Essar Shipping, which had debt of Rs 5,500 crore at end-September, is also actively looking to lower its debt burden. A R Ramakrishnan, managing director, in a recent conference call with the media, had told this newspaper the company was indeed locked-in with lenders abroad to converts rupee loans into dollar denominations and was also trying to extend the time period to repay existing loans.

He said that over the next month or two the company would have more clarity on the loan refinancing. Essar Shipping is also looking to redo loans on some of its ships, Ramakrishnan said. He, however, did not put a number on how much loan the company was looking to rework and said it depended solely on the lenders and the economic outlook.

“This is a priority for us,” he reiterated. Essar Ports, with a Rs 5,601 crore loan, has knocked on the doors of RBI to allow the company to raise Rs 1,500 crore through ECB, as a special case to refinance loans. RBI has allowed manufacturing and infrastructure companies to avail of ECB to repay rupee loans if they have been a consistent foreign exchange earner for the last three years. Though Essar Ports earns its entire revenues in rupees, it has made a special appeal in this regard.
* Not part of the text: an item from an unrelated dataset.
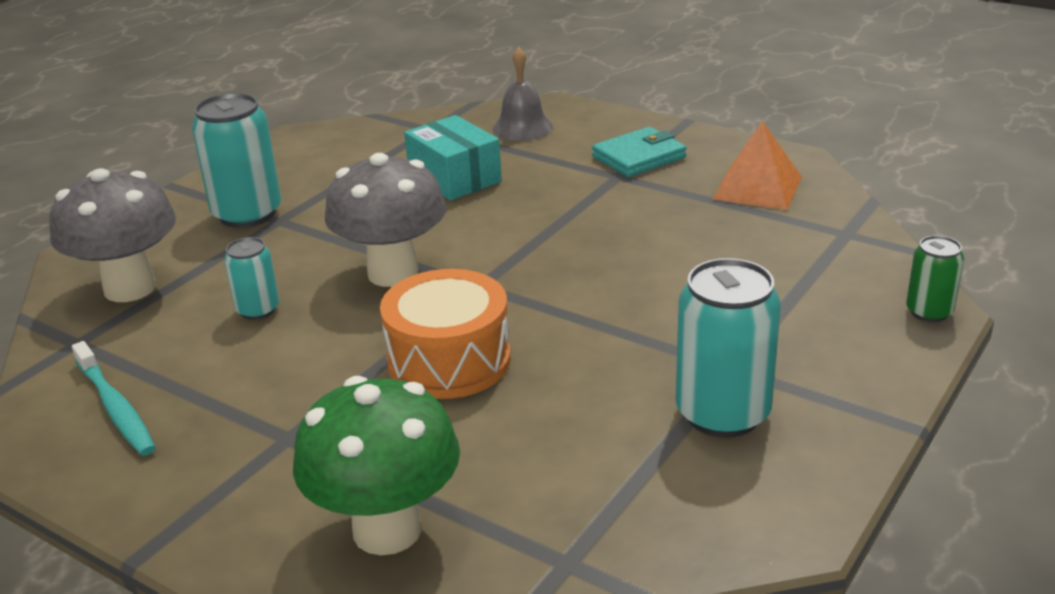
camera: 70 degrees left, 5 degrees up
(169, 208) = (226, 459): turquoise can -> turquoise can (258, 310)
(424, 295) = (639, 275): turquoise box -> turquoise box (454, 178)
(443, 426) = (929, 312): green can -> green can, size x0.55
The company has already availed of the Take Out Financing scheme of the government through IIFCL and is refinancing Rs 405 crore of its debt for the Hazira port facility. This has brought down its interest cost by 2.65 per cent for the stated amount.
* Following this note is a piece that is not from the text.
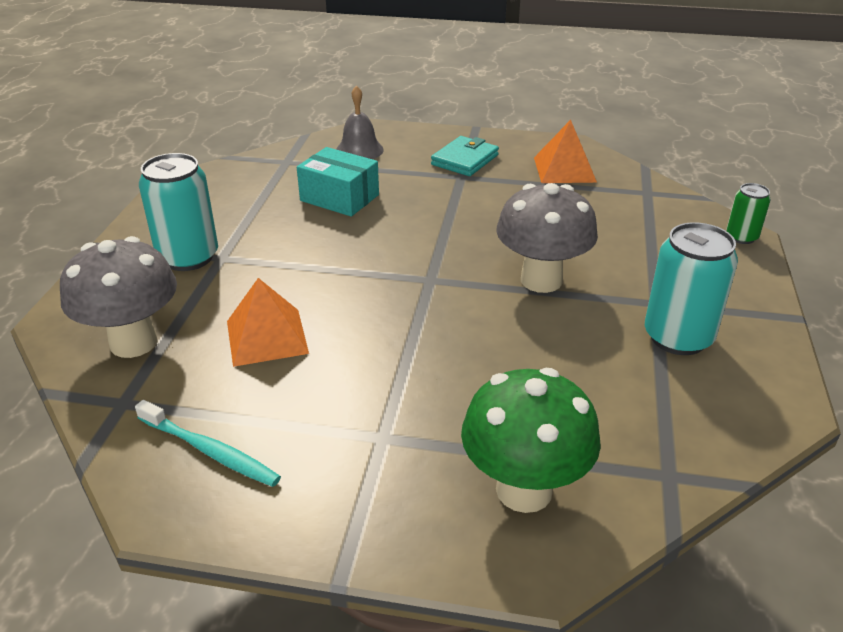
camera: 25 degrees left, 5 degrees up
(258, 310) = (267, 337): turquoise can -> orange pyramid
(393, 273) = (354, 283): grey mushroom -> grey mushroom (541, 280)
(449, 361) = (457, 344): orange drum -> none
It is also looking to refinance close to Rs 250 crore at the Vadinar terminal through this route. Essar Ports is increasing its capacities to 158 mt by 2014-15 from the current 88 mt and its net profit for the second quarter of this financial year jumped 97 per cent because of the increased business from group companies such as Essar Oil and Essar Steel.

This business will continue to grow and with its own capacity additions, Essar Ports is looking to get at least 25 per cent of revenue from third-party cargo by 2014-15, as against a meagre four per cent currently.